Work instruction:
Before repeating the entries below, strip out every picture and keep all else as it is.
------------------------------------------------------------
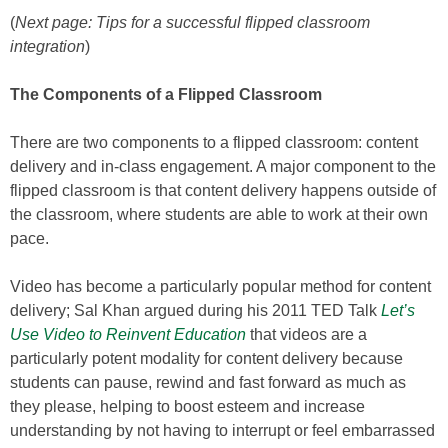
(
Next page: Tips for a successful flipped classroom
integration
)
The Components of a Flipped Classroom
There are two components to a flipped classroom: content
delivery and in-class engagement. A major component to the
flipped classroom is that content delivery happens outside of
the classroom, where students are able to work at their own
pace.
Video has become a particularly popular method for content
delivery; Sal Khan argued during his 2011 TED Talk
Let’s
Use Video to Reinvent Education
that videos are a
particularly potent modality for content delivery because
students can pause, rewind and fast forward as much as
they please, helping to boost esteem and increase
understanding by not having to interrupt or feel embarrassed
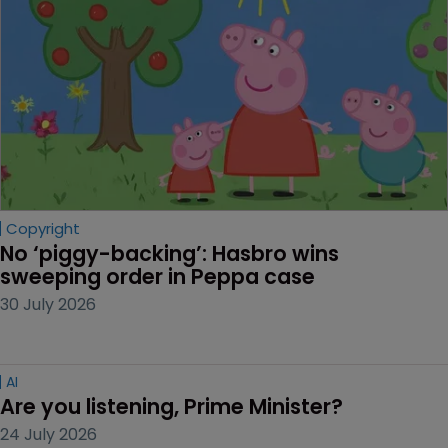
Copyright
No ‘piggy-backing’: Hasbro wins 
sweeping order in Peppa case
30 July 2026
AI
Are you listening, Prime Minister?
24 July 2026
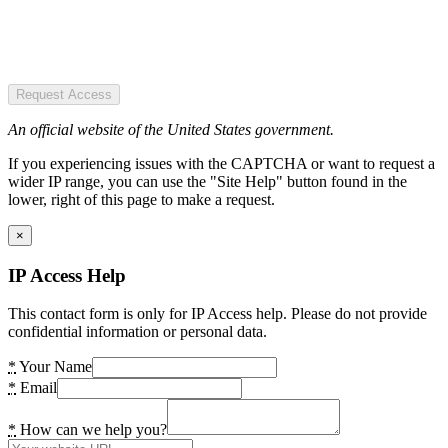
Request Access
An official website of the United States government.
If you experiencing issues with the CAPTCHA or want to request a
wider IP range, you can use the "Site Help" button found in the
lower, right of this page to make a request.
×
IP Access Help
This contact form is only for IP Access help. Please do not provide
confidential information or personal data.
*
Your Name
*
Email
*
How can we help you?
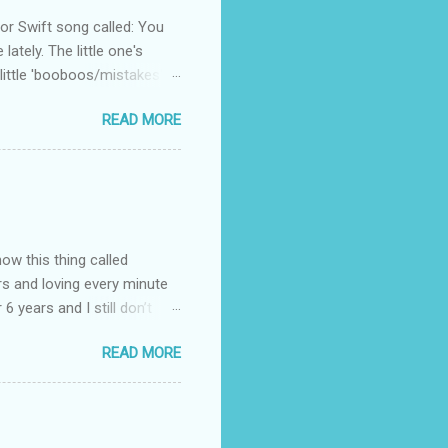
 Swift song called: You
ately. The little one's
little 'booboos/mistakes'
 official video .
READ MORE
how this thing called
rs and loving every minute
 6 years and I still don’t
aside from wanting to
READ MORE
ody to believe that we,
 first thing I looked for
a classroom setting for the
ped teaching. The reason? My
------------------------------------------------------------
Task response:
(
Next page: Tips for a successful flipped classroom
integration
)
The Components of a Flipped Classroom
There are two components to a flipped classroom: content
delivery and in-class engagement. A major component to the
flipped classroom is that content delivery happens outside of
the classroom, where students are able to work at their own
pace.
Video has become a particularly popular method for content
delivery; Sal Khan argued during his 2011 TED Talk
Let’s
Use Video to Reinvent Education
that videos are a
particularly potent modality for content delivery because
students can pause, rewind and fast forward as much as
they please, helping to boost esteem and increase
understanding by not having to interrupt or feel embarrassed
Copyright
No ‘piggy-backing’: Hasbro wins 
sweeping order in Peppa case
30 July 2026
AI
Are you listening, Prime Minister?
24 July 2026
Request Access
An official website of the United States government.
If you experiencing issues with the CAPTCHA or want to request a
wider IP range, you can use the "Site Help" button found in the
lower, right of this page to make a request.
×
IP Access Help
This contact form is only for IP Access help. Please do not provide
confidential information or personal data.
*
Your Name
*
Email
*
How can we help you?
 Swift song called: You
ately. The little one's
little 'booboos/mistakes'
 official video .
READ MORE
how this thing called
rs and loving every minute
 6 years and I still don’t
aside from wanting to
READ MORE
ody to believe that we,
 first thing I looked for
a classroom setting for the
ped teaching. The reason? My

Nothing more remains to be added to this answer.